**Aim**. Could you write out every one of the following entries word for word, without changing anything?

--- begin ---

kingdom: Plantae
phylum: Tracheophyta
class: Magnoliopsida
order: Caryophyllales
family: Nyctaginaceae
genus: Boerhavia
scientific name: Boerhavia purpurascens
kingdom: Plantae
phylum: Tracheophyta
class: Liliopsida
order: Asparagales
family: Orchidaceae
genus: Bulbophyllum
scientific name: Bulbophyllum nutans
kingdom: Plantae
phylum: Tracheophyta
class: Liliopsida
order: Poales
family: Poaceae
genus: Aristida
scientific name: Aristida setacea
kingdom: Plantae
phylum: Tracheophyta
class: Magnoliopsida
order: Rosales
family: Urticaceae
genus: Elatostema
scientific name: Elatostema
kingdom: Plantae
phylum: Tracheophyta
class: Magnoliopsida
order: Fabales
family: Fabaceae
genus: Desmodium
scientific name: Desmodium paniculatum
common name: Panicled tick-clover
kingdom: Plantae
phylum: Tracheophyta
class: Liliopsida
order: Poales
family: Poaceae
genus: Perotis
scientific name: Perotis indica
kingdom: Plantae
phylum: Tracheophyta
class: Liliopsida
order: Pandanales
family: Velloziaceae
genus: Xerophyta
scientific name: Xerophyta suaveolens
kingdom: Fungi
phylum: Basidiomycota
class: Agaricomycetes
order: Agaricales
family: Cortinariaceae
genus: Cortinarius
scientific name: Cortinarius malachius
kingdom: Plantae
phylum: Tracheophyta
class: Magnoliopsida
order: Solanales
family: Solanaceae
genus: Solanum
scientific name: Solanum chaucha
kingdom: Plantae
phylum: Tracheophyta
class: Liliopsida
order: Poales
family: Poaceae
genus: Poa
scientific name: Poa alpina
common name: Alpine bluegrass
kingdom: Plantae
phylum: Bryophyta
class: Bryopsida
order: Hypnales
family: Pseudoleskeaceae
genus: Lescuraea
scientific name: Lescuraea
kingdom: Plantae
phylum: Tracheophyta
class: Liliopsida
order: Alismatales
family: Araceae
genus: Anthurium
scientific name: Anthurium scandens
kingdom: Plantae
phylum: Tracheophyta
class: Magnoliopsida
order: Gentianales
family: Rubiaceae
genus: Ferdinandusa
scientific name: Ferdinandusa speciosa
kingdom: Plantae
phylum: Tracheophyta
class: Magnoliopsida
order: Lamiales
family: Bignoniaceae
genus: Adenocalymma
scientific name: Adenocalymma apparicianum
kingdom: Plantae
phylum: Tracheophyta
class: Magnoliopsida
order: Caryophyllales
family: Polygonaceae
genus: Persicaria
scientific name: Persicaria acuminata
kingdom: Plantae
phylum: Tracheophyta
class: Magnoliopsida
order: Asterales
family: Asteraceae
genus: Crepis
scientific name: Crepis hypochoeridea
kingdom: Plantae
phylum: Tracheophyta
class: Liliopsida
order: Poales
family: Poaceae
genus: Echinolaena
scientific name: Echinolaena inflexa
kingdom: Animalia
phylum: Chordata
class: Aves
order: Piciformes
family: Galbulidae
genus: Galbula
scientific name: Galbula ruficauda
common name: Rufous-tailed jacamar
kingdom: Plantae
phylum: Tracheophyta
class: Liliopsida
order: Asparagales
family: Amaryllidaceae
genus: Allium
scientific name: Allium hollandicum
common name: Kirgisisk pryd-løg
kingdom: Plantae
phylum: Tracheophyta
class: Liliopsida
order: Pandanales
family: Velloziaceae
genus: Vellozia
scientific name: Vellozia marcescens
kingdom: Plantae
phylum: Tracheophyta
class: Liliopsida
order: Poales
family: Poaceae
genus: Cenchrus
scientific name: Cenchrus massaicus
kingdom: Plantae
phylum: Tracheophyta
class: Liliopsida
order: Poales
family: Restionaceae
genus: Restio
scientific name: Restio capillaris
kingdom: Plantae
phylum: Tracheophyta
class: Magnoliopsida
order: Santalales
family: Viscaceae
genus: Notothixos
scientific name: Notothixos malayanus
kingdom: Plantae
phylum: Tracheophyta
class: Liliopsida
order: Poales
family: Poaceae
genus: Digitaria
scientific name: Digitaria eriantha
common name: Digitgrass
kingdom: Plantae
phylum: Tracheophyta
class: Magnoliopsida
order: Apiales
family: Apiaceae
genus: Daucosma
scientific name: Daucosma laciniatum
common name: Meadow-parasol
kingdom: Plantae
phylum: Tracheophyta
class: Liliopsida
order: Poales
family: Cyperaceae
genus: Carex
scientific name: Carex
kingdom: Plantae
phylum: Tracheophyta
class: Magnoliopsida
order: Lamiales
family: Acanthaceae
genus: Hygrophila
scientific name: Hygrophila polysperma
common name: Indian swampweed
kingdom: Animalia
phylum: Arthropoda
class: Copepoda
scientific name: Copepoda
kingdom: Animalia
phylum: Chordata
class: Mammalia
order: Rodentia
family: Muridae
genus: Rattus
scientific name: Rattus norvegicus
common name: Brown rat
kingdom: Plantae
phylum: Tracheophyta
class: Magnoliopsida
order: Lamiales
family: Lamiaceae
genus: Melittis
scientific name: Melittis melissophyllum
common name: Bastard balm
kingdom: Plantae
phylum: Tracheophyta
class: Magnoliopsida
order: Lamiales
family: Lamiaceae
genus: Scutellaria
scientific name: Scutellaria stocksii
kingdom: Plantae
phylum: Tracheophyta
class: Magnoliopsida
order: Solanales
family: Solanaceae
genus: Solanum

--- end ---

**Expected output**.
kingdom: Plantae
phylum: Tracheophyta
class: Magnoliopsida
order: Caryophyllales
family: Nyctaginaceae
genus: Boerhavia
scientific name: Boerhavia purpurascens
kingdom: Plantae
phylum: Tracheophyta
class: Liliopsida
order: Asparagales
family: Orchidaceae
genus: Bulbophyllum
scientific name: Bulbophyllum nutans
kingdom: Plantae
phylum: Tracheophyta
class: Liliopsida
order: Poales
family: Poaceae
genus: Aristida
scientific name: Aristida setacea
kingdom: Plantae
phylum: Tracheophyta
class: Magnoliopsida
order: Rosales
family: Urticaceae
genus: Elatostema
scientific name: Elatostema
kingdom: Plantae
phylum: Tracheophyta
class: Magnoliopsida
order: Fabales
family: Fabaceae
genus: Desmodium
scientific name: Desmodium paniculatum
common name: Panicled tick-clover
kingdom: Plantae
phylum: Tracheophyta
class: Liliopsida
order: Poales
family: Poaceae
genus: Perotis
scientific name: Perotis indica
kingdom: Plantae
phylum: Tracheophyta
class: Liliopsida
order: Pandanales
family: Velloziaceae
genus: Xerophyta
scientific name: Xerophyta suaveolens
kingdom: Fungi
phylum: Basidiomycota
class: Agaricomycetes
order: Agaricales
family: Cortinariaceae
genus: Cortinarius
scientific name: Cortinarius malachius
kingdom: Plantae
phylum: Tracheophyta
class: Magnoliopsida
order: Solanales
family: Solanaceae
genus: Solanum
scientific name: Solanum chaucha
kingdom: Plantae
phylum: Tracheophyta
class: Liliopsida
order: Poales
family: Poaceae
genus: Poa
scientific name: Poa alpina
common name: Alpine bluegrass
kingdom: Plantae
phylum: Bryophyta
class: Bryopsida
order: Hypnales
family: Pseudoleskeaceae
genus: Lescuraea
scientific name: Lescuraea
kingdom: Plantae
phylum: Tracheophyta
class: Liliopsida
order: Alismatales
family: Araceae
genus: Anthurium
scientific name: Anthurium scandens
kingdom: Plantae
phylum: Tracheophyta
class: Magnoliopsida
order: Gentianales
family: Rubiaceae
genus: Ferdinandusa
scientific name: Ferdinandusa speciosa
kingdom: Plantae
phylum: Tracheophyta
class: Magnoliopsida
order: Lamiales
family: Bignoniaceae
genus: Adenocalymma
scientific name: Adenocalymma apparicianum
kingdom: Plantae
phylum: Tracheophyta
class: Magnoliopsida
order: Caryophyllales
family: Polygonaceae
genus: Persicaria
scientific name: Persicaria acuminata
kingdom: Plantae
phylum: Tracheophyta
class: Magnoliopsida
order: Asterales
family: Asteraceae
genus: Crepis
scientific name: Crepis hypochoeridea
kingdom: Plantae
phylum: Tracheophyta
class: Liliopsida
order: Poales
family: Poaceae
genus: Echinolaena
scientific name: Echinolaena inflexa
kingdom: Animalia
phylum: Chordata
class: Aves
order: Piciformes
family: Galbulidae
genus: Galbula
scientific name: Galbula ruficauda
common name: Rufous-tailed jacamar
kingdom: Plantae
phylum: Tracheophyta
class: Liliopsida
order: Asparagales
family: Amaryllidaceae
genus: Allium
scientific name: Allium hollandicum
common name: Kirgisisk pryd-løg
kingdom: Plantae
phylum: Tracheophyta
class: Liliopsida
order: Pandanales
family: Velloziaceae
genus: Vellozia
scientific name: Vellozia marcescens
kingdom: Plantae
phylum: Tracheophyta
class: Liliopsida
order: Poales
family: Poaceae
genus: Cenchrus
scientific name: Cenchrus massaicus
kingdom: Plantae
phylum: Tracheophyta
class: Liliopsida
order: Poales
family: Restionaceae
genus: Restio
scientific name: Restio capillaris
kingdom: Plantae
phylum: Tracheophyta
class: Magnoliopsida
order: Santalales
family: Viscaceae
genus: Notothixos
scientific name: Notothixos malayanus
kingdom: Plantae
phylum: Tracheophyta
class: Liliopsida
order: Poales
family: Poaceae
genus: Digitaria
scientific name: Digitaria eriantha
common name: Digitgrass
kingdom: Plantae
phylum: Tracheophyta
class: Magnoliopsida
order: Apiales
family: Apiaceae
genus: Daucosma
scientific name: Daucosma laciniatum
common name: Meadow-parasol
kingdom: Plantae
phylum: Tracheophyta
class: Liliopsida
order: Poales
family: Cyperaceae
genus: Carex
scientific name: Carex
kingdom: Plantae
phylum: Tracheophyta
class: Magnoliopsida
order: Lamiales
family: Acanthaceae
genus: Hygrophila
scientific name: Hygrophila polysperma
common name: Indian swampweed
kingdom: Animalia
phylum: Arthropoda
class: Copepoda
scientific name: Copepoda
kingdom: Animalia
phylum: Chordata
class: Mammalia
order: Rodentia
family: Muridae
genus: Rattus
scientific name: Rattus norvegicus
common name: Brown rat
kingdom: Plantae
phylum: Tracheophyta
class: Magnoliopsida
order: Lamiales
family: Lamiaceae
genus: Melittis
scientific name: Melittis melissophyllum
common name: Bastard balm
kingdom: Plantae
phylum: Tracheophyta
class: Magnoliopsida
order: Lamiales
family: Lamiaceae
genus: Scutellaria
scientific name: Scutellaria stocksii
kingdom: Plantae
phylum: Tracheophyta
class: Magnoliopsida
order: Solanales
family: Solanaceae
genus: Solanum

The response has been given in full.